Jammal Shahin

Personal information
- Full name: Jammal Shahin
- Date of birth: 19 December 1988 (age 37)
- Place of birth: Grimsby, England
- Height: 5 ft 11 in (1.80 m)
- Position: Midfielder

Youth career
- 2004–2007: Grimsby Town

Senior career*
- Years: Team / Apps / (Gls)
- 2007–2009: Armthorpe Welfare
- 2009–2010: Grimsby Town / 5 / (0)
- 2010: Selby Town
- 2010–2011: Cleethorpes Town
- 2011–2012: Spalding United
- 2012: Brigg Town
- 2012: Selby Town
- 2012–2014: Grimsby Borough
- 2017–2018: Grimsby Borough

= Jammal Shahin =

English footballer (born 1988)

Jammal Shahin (born 19 December 1988) is an English former footballer who played as a midfielder.

Shahin notably played in the Football League as a professional for Grimsby Town during the 2009–19
season. He then went on to play Non-league football for Armthorpe Welfare, Selby Town, Cleethorpes Town, Spalding United, Brigg Town and Grimsby Borough.

==Early life==
Jammal Shahin was born on 19 December 1988 in Grimsby, Lincolnshire.

==Career==
Shahin came through the youth ranks at Grimsby Town, and notably scored the winning goal in the clubs' 1–0 Midlands Floodlit Youth Cup final victory over Walsall in 2006. Shahin was a regular in Neil Woods side but in 2007 he was snubbed a professional contract and therefore was released. He went on to sign for Yorkshire semi professional side Armthorpe Welfare and later played as an amateur in the Grimsby League's for Lincs International FC and A & G Auto Repairs FC.

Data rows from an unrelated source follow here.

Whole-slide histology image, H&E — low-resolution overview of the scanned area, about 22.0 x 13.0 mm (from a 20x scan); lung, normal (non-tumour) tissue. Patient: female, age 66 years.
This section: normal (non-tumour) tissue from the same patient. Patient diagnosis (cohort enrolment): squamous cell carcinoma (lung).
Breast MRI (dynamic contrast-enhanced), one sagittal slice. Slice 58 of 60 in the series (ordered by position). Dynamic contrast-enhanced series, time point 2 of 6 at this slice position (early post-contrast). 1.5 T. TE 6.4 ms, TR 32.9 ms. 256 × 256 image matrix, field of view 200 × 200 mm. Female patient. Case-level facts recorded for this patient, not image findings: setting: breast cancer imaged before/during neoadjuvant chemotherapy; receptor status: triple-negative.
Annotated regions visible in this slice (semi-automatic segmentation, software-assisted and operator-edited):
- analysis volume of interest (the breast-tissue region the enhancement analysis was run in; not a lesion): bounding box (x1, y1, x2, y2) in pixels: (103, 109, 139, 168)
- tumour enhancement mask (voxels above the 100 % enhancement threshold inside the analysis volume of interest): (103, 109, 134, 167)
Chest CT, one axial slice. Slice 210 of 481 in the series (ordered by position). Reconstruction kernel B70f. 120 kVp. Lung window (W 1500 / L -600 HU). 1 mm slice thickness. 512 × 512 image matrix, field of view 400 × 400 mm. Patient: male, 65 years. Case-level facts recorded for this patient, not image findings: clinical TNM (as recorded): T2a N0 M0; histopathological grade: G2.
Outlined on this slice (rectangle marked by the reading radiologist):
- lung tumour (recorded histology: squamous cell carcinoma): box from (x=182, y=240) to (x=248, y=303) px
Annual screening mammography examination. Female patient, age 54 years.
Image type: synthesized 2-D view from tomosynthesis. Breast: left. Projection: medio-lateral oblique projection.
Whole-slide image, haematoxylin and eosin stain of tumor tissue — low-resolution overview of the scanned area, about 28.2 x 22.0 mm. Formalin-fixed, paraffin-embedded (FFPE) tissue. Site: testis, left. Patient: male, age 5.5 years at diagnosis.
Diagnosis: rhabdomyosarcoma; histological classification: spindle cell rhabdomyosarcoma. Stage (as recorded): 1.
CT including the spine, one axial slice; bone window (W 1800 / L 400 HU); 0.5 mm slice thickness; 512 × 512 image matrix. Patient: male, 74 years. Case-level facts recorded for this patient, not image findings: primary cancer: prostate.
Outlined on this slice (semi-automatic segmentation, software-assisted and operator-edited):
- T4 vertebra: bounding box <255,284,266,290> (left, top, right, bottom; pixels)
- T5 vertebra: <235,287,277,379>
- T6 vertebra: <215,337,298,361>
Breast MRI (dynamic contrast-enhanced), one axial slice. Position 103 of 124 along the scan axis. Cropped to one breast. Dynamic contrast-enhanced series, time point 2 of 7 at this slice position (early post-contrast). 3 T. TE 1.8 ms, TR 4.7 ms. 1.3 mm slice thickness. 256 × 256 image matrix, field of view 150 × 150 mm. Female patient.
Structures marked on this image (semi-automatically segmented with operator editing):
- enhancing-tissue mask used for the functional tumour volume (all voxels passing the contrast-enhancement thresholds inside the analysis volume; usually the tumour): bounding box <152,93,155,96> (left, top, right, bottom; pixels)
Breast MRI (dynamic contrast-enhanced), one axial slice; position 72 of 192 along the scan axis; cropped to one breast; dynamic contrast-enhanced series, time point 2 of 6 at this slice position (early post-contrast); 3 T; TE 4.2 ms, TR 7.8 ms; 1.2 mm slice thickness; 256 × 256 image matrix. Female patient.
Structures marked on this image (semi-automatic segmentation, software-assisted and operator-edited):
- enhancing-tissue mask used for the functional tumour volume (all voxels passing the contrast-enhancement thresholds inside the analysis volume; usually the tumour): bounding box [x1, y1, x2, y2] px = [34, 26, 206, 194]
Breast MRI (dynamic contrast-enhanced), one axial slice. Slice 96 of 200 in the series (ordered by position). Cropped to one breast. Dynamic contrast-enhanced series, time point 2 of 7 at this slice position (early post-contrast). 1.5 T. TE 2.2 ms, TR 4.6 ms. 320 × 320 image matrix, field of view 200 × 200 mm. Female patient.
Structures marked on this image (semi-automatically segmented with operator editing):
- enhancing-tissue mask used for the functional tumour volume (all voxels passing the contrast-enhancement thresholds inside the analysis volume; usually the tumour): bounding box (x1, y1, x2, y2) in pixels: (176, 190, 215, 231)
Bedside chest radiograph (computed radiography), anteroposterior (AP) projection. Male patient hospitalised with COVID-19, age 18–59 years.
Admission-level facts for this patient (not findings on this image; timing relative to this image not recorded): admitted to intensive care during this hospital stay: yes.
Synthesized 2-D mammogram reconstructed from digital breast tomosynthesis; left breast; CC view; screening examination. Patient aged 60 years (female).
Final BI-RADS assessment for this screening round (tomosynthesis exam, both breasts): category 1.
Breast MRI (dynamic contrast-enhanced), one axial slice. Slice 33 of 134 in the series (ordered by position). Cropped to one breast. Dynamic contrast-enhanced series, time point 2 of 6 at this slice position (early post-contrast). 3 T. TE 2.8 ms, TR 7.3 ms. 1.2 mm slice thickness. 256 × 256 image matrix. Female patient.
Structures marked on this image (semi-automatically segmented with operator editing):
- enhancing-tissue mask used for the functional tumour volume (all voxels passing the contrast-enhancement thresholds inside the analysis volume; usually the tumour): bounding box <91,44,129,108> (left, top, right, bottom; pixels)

In September 2009, his former Grimsby youth coach Neil Woods recommended him to first-team manager Mike Newell, who after offering Shahin a trial would go on to sign the player on a contract until the end of the 2009–10 season. Shahin made his professional debut on 17 October, in a 2–0 home defeat against Rochdale. He would go on to make 7 appearances in all competitions for Grimsby, notably playing in the 3–1 Football League Trophy quarter-final defeat against Leeds United. He was never once on the winning side, playing out 2 draws and 5 defeats and was part of the Mariners side that was relegated from the Football League.

Shahin was released by Grimsby on 12 May 2010. In August 2010, he signed for non-League side Selby Town.

In November 2010, he joined Cleethorpes Town and later played for Spalding United and Brigg Town before returning to Selby Town. He signed for Grimsby Borough in 2012 and again in 2017.